I'm getting a slight sense of déjà vu on reading Steerpike's latest piece at The Spectator - especially the last pair of paragraphs [and the last paragraph in particular].
It's mostly what you heard here at ITBB 24 hours ago, but with added juicy detail from the Speccie.
If Mr S. is partly copying us I'd happily invite him to continue to 'borrow' as much as he likes. Share and share alike in a good cause after all. Nothing here is copyrighted.
It could, of course, just be a highly likely coincidence of people reacting the same way.

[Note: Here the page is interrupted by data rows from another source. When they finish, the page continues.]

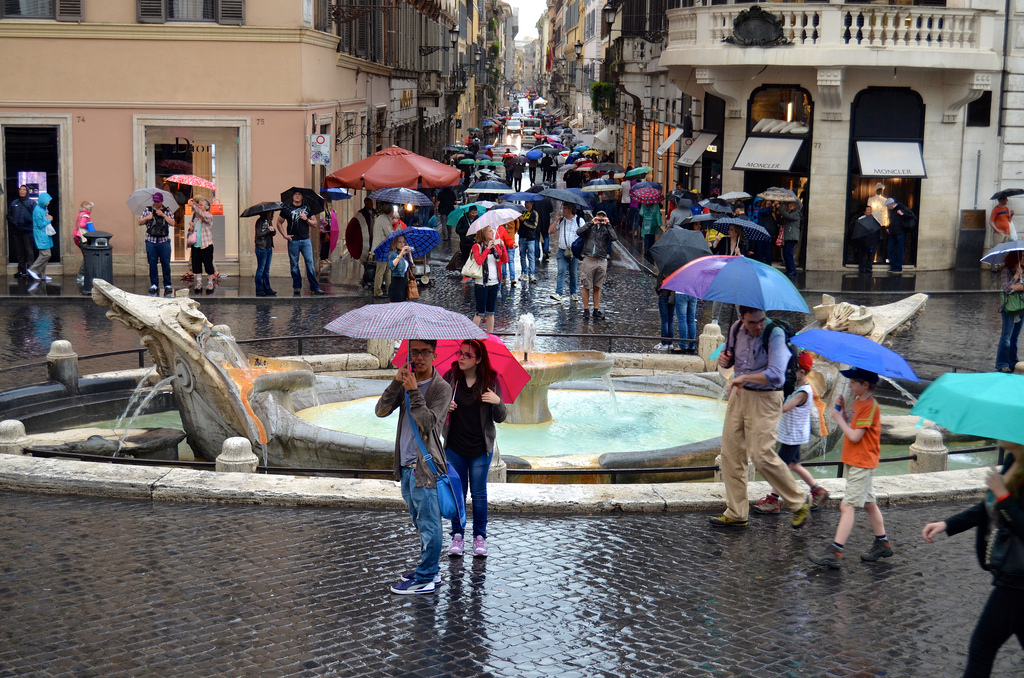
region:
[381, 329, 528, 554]
Woman holding pink umbrella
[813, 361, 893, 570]
Little boy wearing orange shirt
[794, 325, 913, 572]
Little boy holding blue umbrella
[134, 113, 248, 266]
Dior sign on window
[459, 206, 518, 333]
Woman holding white umbrella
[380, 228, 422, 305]
Woman taking a picture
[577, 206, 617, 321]
Man taking a picture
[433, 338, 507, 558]
Girl wearing pink sneakers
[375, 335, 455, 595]
Man talking on phone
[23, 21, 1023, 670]
picture taken during the day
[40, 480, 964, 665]
the day is raining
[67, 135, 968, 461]
umbrellas are open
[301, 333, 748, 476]
a fountain is turned on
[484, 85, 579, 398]
people are walking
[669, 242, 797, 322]
multi-colored umbrella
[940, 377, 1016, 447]
a green umbrella is open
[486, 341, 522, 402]
a pink umbrella is open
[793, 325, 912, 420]
boy holds blue umbrella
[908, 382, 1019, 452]
umbrella is light green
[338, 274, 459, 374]
boy holds purple umbrella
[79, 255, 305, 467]
brown sculpture in pool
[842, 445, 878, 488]
boy has tan shorts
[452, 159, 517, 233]
People covered in umbrellas on the street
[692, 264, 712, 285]
The wet surface of an umbrella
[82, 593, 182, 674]
Surface laid with cobal stones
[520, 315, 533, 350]
Water spewing out of a fountain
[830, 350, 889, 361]
A boy under a blue umbrella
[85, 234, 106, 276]
A black trash bin on the side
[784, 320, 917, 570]
Boy in tan shorts holding blue umbrella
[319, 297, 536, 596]
Two people holding umbrellas in the rain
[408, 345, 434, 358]
Glasses on man's face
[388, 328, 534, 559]
Woman in pink shoes holding pink umbrella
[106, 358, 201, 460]
Water coming out of front of fountain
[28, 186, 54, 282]
Person in coat with blue hood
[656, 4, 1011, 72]
Balcony railing on side of building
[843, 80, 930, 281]
Entrance to front of building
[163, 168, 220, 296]
Person holding umbrella with pattern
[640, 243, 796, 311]
A man is holding a umbrella.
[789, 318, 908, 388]
A young boy is holding a blue umbrella.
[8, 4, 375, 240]
a peach colored building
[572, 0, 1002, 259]
a white building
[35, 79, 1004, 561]
people walking on the street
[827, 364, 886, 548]
a kid wearing an orange shirt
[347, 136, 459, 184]
a large red umbrella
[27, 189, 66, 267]
a person in a blue jacket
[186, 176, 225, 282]
a person with a red umbrella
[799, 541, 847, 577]
Grey shoe on a boy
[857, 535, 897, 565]
Shoe on a boy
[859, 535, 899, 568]
Grey shoe on a boy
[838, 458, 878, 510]
Shorts on a boy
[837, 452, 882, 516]
Tan shorts of a boy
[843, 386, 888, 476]
Shirt on a boy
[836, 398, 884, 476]
Orange shirt on a boy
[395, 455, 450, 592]
Blue jeans on a man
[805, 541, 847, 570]
Shoe on a boy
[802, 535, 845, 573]
Grey shoe on a boy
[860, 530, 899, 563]
Grey shoe on a boy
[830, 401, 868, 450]
Arm of a boy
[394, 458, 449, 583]
Jeans on a man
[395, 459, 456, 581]
Blue jeans on a man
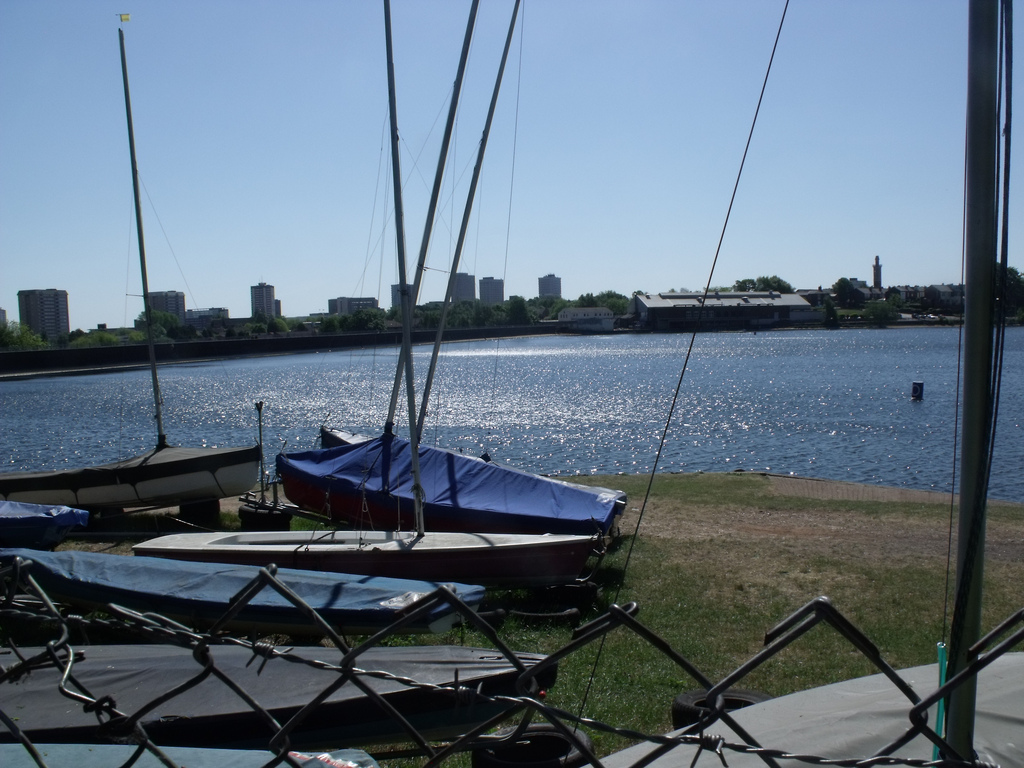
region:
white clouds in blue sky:
[216, 113, 347, 215]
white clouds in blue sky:
[693, 83, 836, 188]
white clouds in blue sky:
[406, 63, 528, 112]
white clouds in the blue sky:
[792, 105, 888, 148]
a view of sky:
[562, 89, 652, 166]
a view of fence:
[130, 511, 740, 765]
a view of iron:
[629, 606, 876, 746]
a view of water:
[597, 334, 797, 412]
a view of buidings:
[70, 237, 728, 354]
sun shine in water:
[268, 326, 649, 504]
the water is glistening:
[3, 325, 1021, 497]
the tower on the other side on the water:
[869, 256, 885, 294]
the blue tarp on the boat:
[277, 433, 628, 531]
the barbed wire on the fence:
[0, 598, 977, 766]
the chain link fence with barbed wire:
[2, 551, 1020, 764]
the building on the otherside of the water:
[623, 291, 814, 334]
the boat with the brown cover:
[0, 434, 266, 517]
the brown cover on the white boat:
[0, 443, 260, 492]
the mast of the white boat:
[114, 29, 166, 450]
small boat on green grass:
[271, 431, 622, 534]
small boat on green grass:
[22, 436, 256, 506]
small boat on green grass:
[182, 528, 578, 568]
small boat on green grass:
[29, 616, 539, 706]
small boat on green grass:
[15, 728, 322, 763]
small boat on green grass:
[609, 610, 996, 759]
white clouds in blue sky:
[610, 69, 680, 146]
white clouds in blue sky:
[833, 70, 890, 156]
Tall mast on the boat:
[68, 35, 224, 446]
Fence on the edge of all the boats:
[40, 563, 930, 763]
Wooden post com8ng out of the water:
[903, 365, 930, 413]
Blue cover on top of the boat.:
[288, 370, 622, 595]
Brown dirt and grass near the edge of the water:
[625, 478, 1009, 603]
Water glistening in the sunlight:
[269, 358, 652, 470]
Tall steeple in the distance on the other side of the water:
[860, 250, 892, 298]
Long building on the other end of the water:
[619, 279, 844, 353]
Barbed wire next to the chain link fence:
[62, 636, 632, 741]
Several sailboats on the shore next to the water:
[62, 361, 689, 751]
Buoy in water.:
[905, 372, 926, 405]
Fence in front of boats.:
[1, 557, 1020, 767]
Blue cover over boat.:
[276, 428, 625, 527]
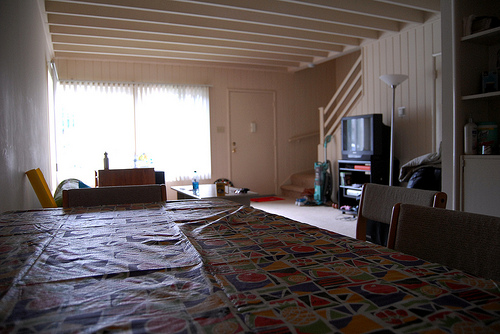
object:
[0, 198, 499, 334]
tablecloth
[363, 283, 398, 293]
pattern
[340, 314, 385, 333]
pattern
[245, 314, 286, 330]
pattern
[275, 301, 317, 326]
pattern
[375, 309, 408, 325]
pattern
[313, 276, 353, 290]
pattern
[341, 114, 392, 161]
tv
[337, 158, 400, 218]
stand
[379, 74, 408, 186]
lamp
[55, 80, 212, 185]
window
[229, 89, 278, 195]
door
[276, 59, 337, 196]
wall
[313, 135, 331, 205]
vaccum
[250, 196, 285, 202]
floormat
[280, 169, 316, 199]
stairs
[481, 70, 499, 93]
item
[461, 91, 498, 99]
shelf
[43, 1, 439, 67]
beam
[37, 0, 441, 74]
ceiling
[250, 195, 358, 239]
floor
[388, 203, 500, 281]
chair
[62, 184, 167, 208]
chair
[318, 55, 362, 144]
bannister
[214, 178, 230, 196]
item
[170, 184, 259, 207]
coffee table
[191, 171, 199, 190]
bottle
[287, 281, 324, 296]
rectangle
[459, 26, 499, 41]
shelf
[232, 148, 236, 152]
knob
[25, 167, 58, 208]
yellow piece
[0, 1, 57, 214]
wall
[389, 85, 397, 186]
pole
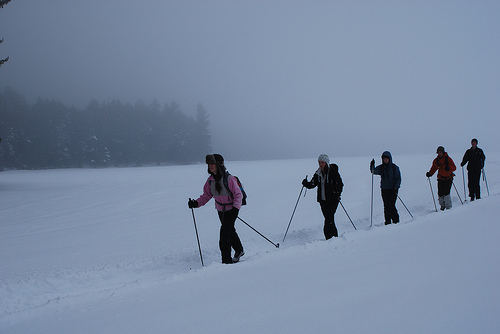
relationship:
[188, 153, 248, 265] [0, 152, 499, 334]
skier walking in snow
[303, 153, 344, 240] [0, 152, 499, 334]
skier walking in snow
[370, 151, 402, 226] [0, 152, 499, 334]
skier walking in snow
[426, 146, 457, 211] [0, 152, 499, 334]
skier walking in snow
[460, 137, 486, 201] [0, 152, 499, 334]
skier walking in snow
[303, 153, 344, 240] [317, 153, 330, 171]
skier has head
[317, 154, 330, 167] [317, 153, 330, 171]
hat on top of head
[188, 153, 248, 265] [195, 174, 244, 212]
skier wearing jacket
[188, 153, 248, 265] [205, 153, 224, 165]
skier wearing hat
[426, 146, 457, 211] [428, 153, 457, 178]
skier wearing jacket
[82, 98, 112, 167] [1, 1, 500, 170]
tree in distance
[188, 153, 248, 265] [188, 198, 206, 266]
skier has pole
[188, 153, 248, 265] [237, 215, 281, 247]
skier has pole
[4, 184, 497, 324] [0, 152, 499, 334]
ditch in middle of snow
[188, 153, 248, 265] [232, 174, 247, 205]
skier carries backpack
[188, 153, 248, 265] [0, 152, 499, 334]
skier hiking through snow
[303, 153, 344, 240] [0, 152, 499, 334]
skier hiking through snow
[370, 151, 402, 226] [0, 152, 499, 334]
skier hiking through snow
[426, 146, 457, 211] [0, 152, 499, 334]
skier hiking through snow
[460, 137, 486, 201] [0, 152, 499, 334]
skier hiking through snow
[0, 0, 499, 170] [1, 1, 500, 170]
fog in distance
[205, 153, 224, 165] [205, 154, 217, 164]
hat has fur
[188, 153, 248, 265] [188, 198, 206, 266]
skier holding pole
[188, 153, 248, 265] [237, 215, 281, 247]
skier holding pole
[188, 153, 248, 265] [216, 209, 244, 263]
skier wearing pants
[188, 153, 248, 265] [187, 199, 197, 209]
skier has hand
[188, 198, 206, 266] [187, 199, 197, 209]
pole being held hand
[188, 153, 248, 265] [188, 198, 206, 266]
skier using pole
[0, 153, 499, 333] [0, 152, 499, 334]
ground covered with snow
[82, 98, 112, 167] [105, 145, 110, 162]
tree with branches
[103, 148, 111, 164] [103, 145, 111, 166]
snow on top of branches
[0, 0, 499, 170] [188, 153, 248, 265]
fog behind skier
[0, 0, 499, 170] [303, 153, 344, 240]
fog behind skier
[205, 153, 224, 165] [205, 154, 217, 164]
hat with fur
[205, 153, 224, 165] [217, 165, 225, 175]
hat has ear flap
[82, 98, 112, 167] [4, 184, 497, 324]
tree next to ditch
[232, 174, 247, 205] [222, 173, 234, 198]
backpack has shoulder strap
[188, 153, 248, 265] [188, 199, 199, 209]
skier wearing glove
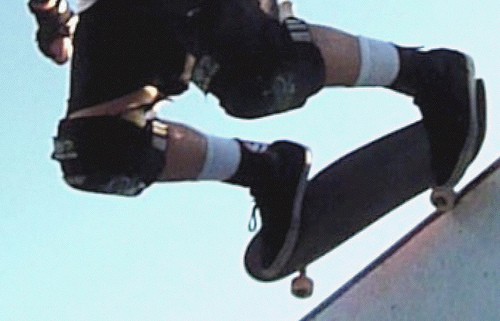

Anyhow, Mr Steerpike turns out to be even meaner to the BBC than we were yesterday because he forgets Mayor Khan's involvement and blames it all on the BBC. Mayor Khan deserves some of the blame too:
Watch: BBC’s cringe New Year monologue
Some accuse Britain of being a mawkishly sentimental nation. So what better rejoinder could be offered to that than the BBC's New Year's Eve fireworks display, when an army of drones spelled out the letters 'NHS' in the sky. As Big Ben struck midnight yesterday, actor Giles Terera recited a poem more twee than a tea commercial, eulogising the country's supposed 'achievements' in 2021. For nothing screams progress like a Hamilton actor performing a YouTube star's piece about COP26 on the Millennium Bridge.Emphasising every word as if it were crafted by Shakespeare himself, Terera did his best with a structure that managed to rhyme 'vaccination' with 'nation' and Tom Daley's 'cardie' with 'camaraderie.' All the usual nods were there: Marcus Rashford's free school meals. Drink. Our NHS heroes. Drink. The Glasgow climate change conference. Drink. All we needed was a stammering Hugh Grant and an Oasis backing track to round off the Brit-Popping vibe, given the strong echoes of the London Olympics.Forget 2022: it appears that half the cultural elite want to turn the clock back to 2012.